新そよ風に乗って ② 〜時の扉〜

『明日を生きるために、限られているかもしれない会社の運命にその力を貸してくれ』
あの日、真剣な眼差しでそう言った高橋さんの言葉を噛みしめながら、日々、頑張っているのに、何で不満なんてあるわけないのに。何でだろう? そんな風に見えたのかな? それだったら誤解だから、高橋さんにちゃんと説明しよう。だけど、ちゃんと説明しようと思っても、いざ目の前に高橋さんが居て、あの綺麗な優しくもあり、鋭く光る瞳で見られると何も言えなくなってしまう。今から想像しただけでもドキドキして、ヒューンと胸の中で気持ちがジェットコースターに乗っている気分になっている。
頬に涙の筋がうっすらと出来てしまっていたので、トイレでいつもより入念にメイクを直して事務所に戻ると高橋さんの姿はなく、すでに会議に行った後だった。
『今晩、仕事終わってから、時間あるか?』
時間が経つにつれて、いったい仕事が終わってから何を話すのだろうと疑問に思い、高橋さんが言った言葉の意味が気になって仕方がなかったが、気を取り直して仕事に集中していると、そんな終わった後のご褒美のような感覚もあってか仕事がとても捗り、あっという間に退社時間になっていた。

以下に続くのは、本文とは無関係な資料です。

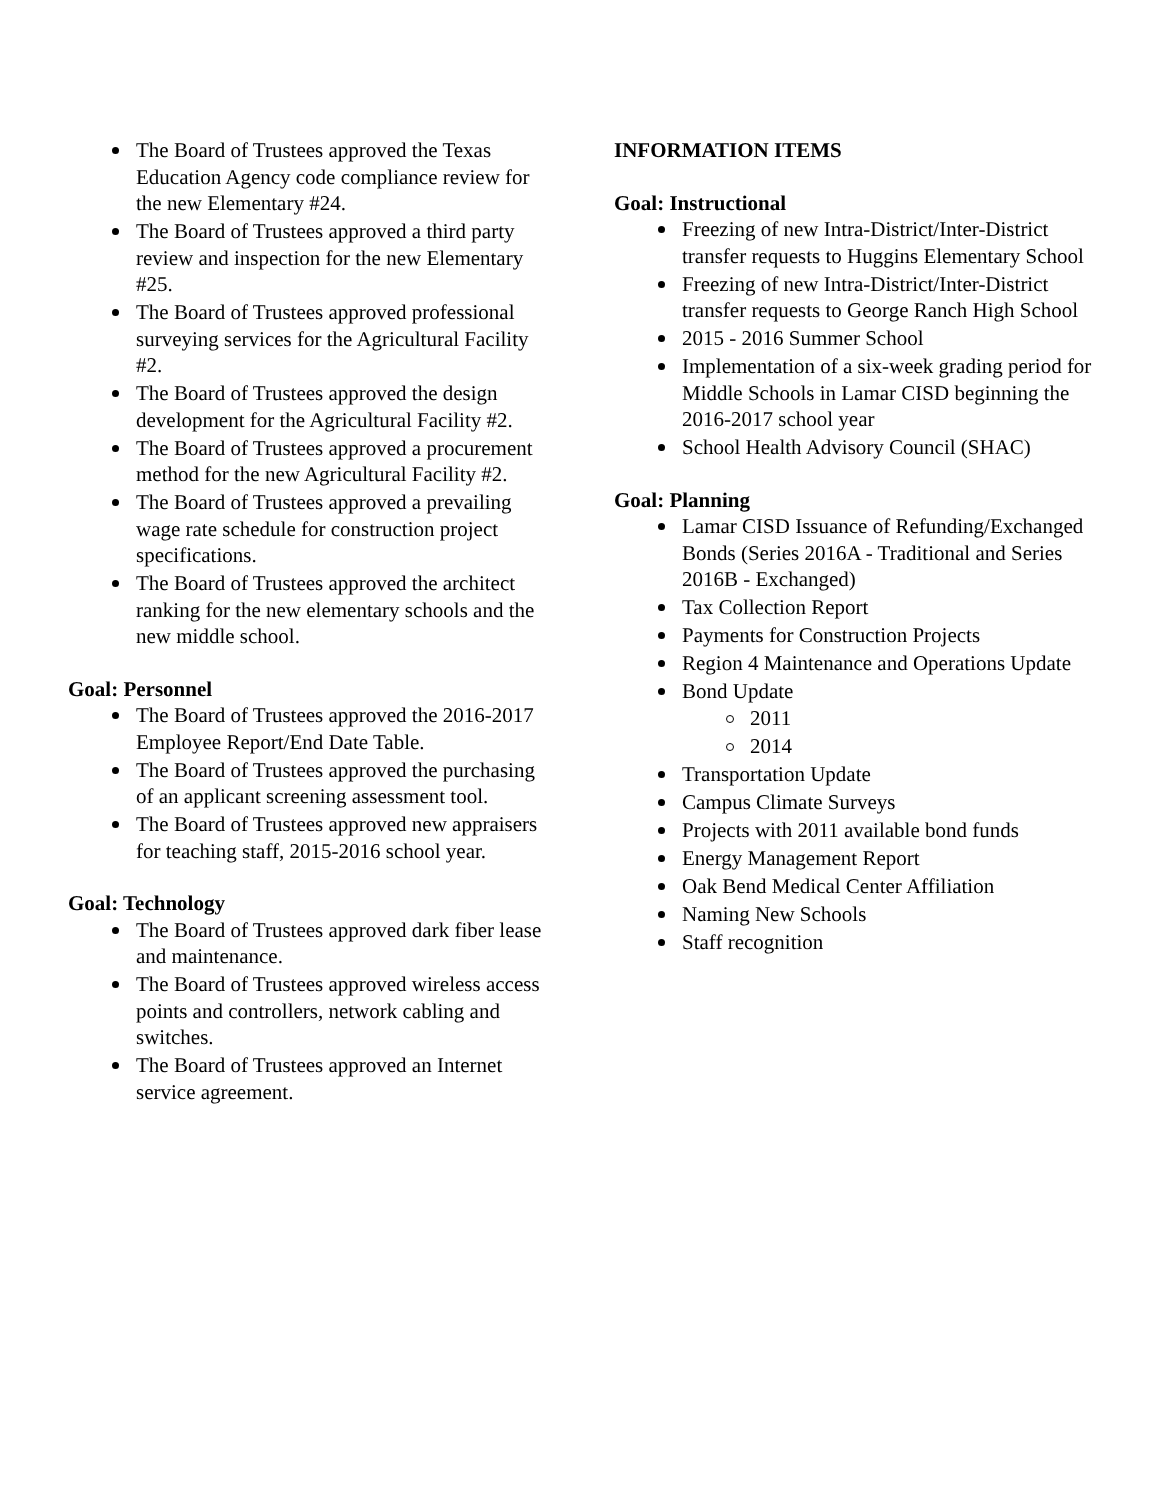The Board of Trustees approved the Texas Education Agency code compliance review for the new Elementary #24.
The Board of Trustees approved a third party review and inspection for the new Elementary #25.
The Board of Trustees approved professional surveying services for the Agricultural Facility #2.
The Board of Trustees approved the design development for the Agricultural Facility #2.
The Board of Trustees approved a procurement method for the new Agricultural Facility #2.
The Board of Trustees approved a prevailing wage rate schedule for construction project specifications.
The Board of Trustees approved the architect ranking for the new elementary schools and the new middle school.
Goal: Personnel
The Board of Trustees approved the 2016-2017 Employee Report/End Date Table.
The Board of Trustees approved the purchasing of an applicant screening assessment tool.
The Board of Trustees approved new appraisers for teaching staff, 2015-2016 school year.
Goal: Technology
The Board of Trustees approved dark fiber lease and maintenance.
The Board of Trustees approved wireless access points and controllers, network cabling and switches.
The Board of Trustees approved an Internet service agreement.
INFORMATION ITEMS
Goal: Instructional
Freezing of new Intra-District/Inter-District transfer requests to Huggins Elementary School
Freezing of new Intra-District/Inter-District transfer requests to George Ranch High School
2015 - 2016 Summer School
Implementation of a six-week grading period for Middle Schools in Lamar CISD beginning the 2016-2017 school year
School Health Advisory Council (SHAC)
Goal: Planning
Lamar CISD Issuance of Refunding/Exchanged Bonds (Series 2016A - Traditional and Series 2016B - Exchanged)
Tax Collection Report
Payments for Construction Projects
Region 4 Maintenance and Operations Update
Bond Update
2011
2014
Transportation Update
Campus Climate Surveys
Projects with 2011 available bond funds
Energy Management Report
Oak Bend Medical Center Affiliation
Naming New Schools
Staff recognition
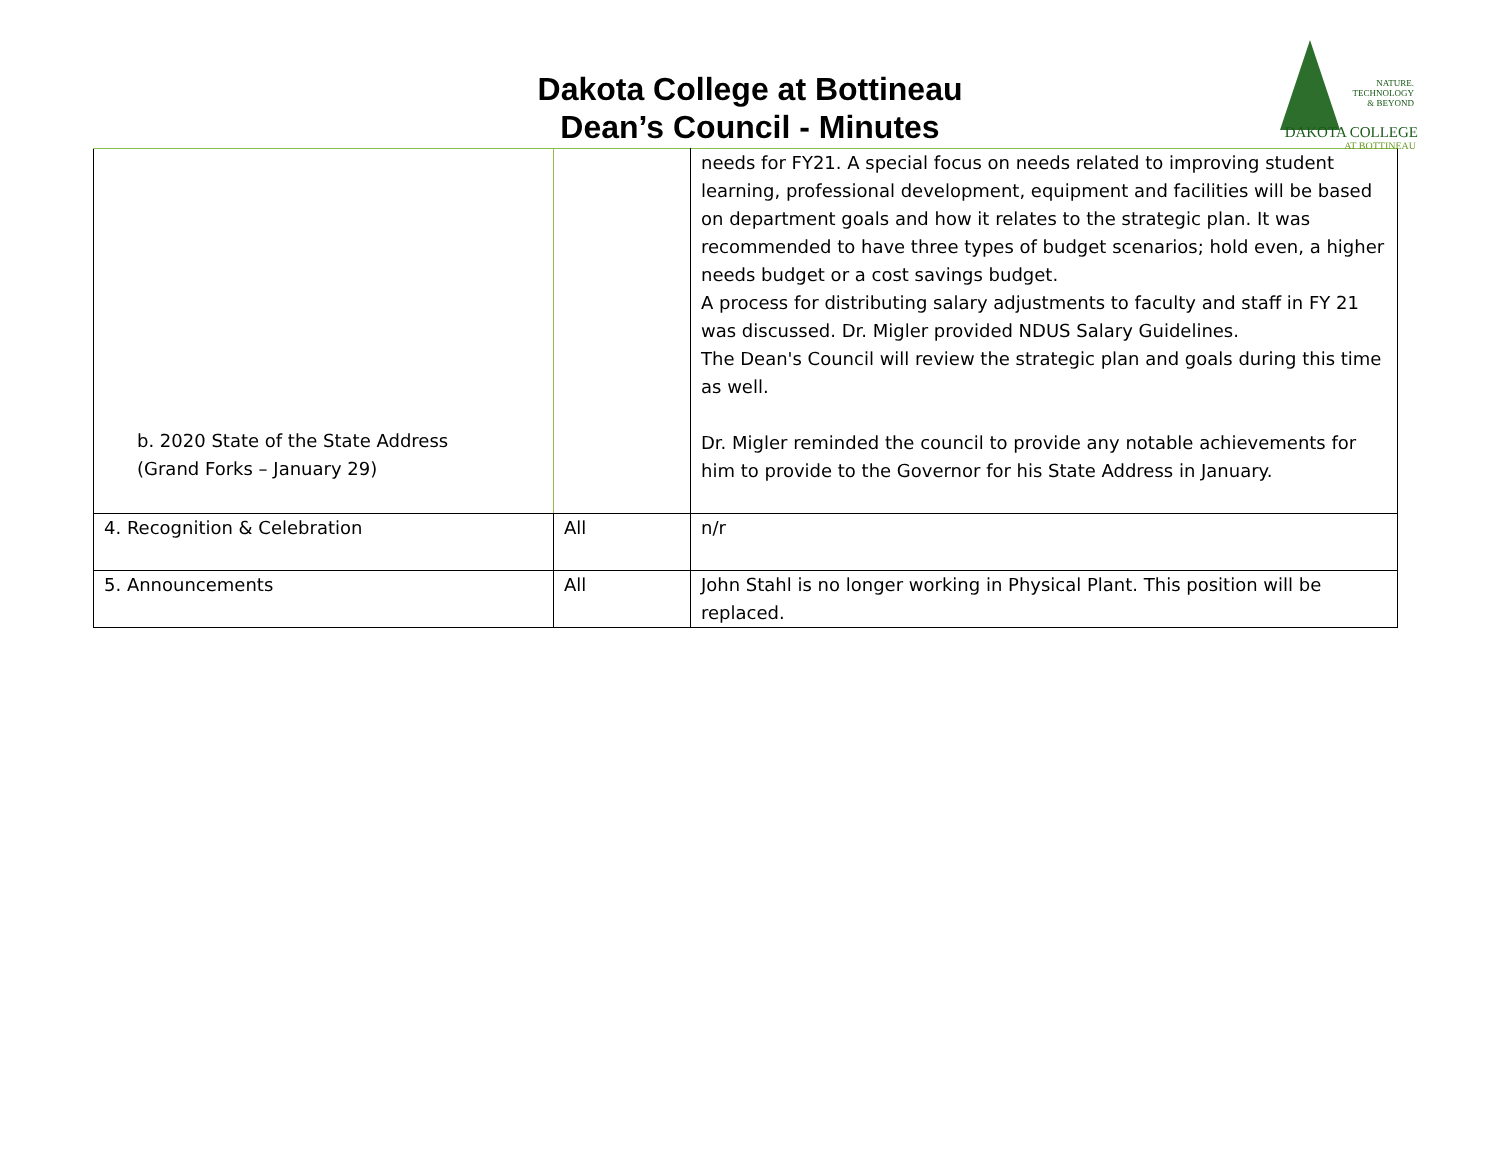Dakota College at Bottineau
Dean’s Council - Minutes
NATURE.
TECHNOLOGY
& BEYOND
DAKOTA COLLEGE
AT BOTTINEAU
| b. 2020 State of the State Address (Grand Forks – January 29) | | needs for FY21. A special focus on needs related to improving student learning, professional development, equipment and facilities will be based on department goals and how it relates to the strategic plan. It was recommended to have three types of budget scenarios; hold even, a higher needs budget or a cost savings budget. A process for distributing salary adjustments to faculty and staff in FY 21 was discussed. Dr. Migler provided NDUS Salary Guidelines. The Dean's Council will review the strategic plan and goals during this time as well. Dr. Migler reminded the council to provide any notable achievements for him to provide to the Governor for his State Address in January. |
| 4. Recognition & Celebration | All | n/r |
| 5. Announcements | All | John Stahl is no longer working in Physical Plant. This position will be replaced. |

そして、高橋さんと一緒に地下の駐車場に向かうと、前と同じように助手席のドアを開けてくれた。
「乗って」
「は、はい。ありがとうございます」
数えるほどだが、高橋さんの車の助手席に乗せて貰っているが、どうしてこんなにも自然な動作でジェントルマンな仕草が出来るのだろう。いったい、どこで覚えたのかな?私が乗り終えると、助手席のドアを閉めた高橋さんが、運転席へと向かう姿を見ながらそんなことを考えていた。
「……あるか?」
「えっ?」
何か、話しかけられていたようだったが、聞き逃してしまっていた。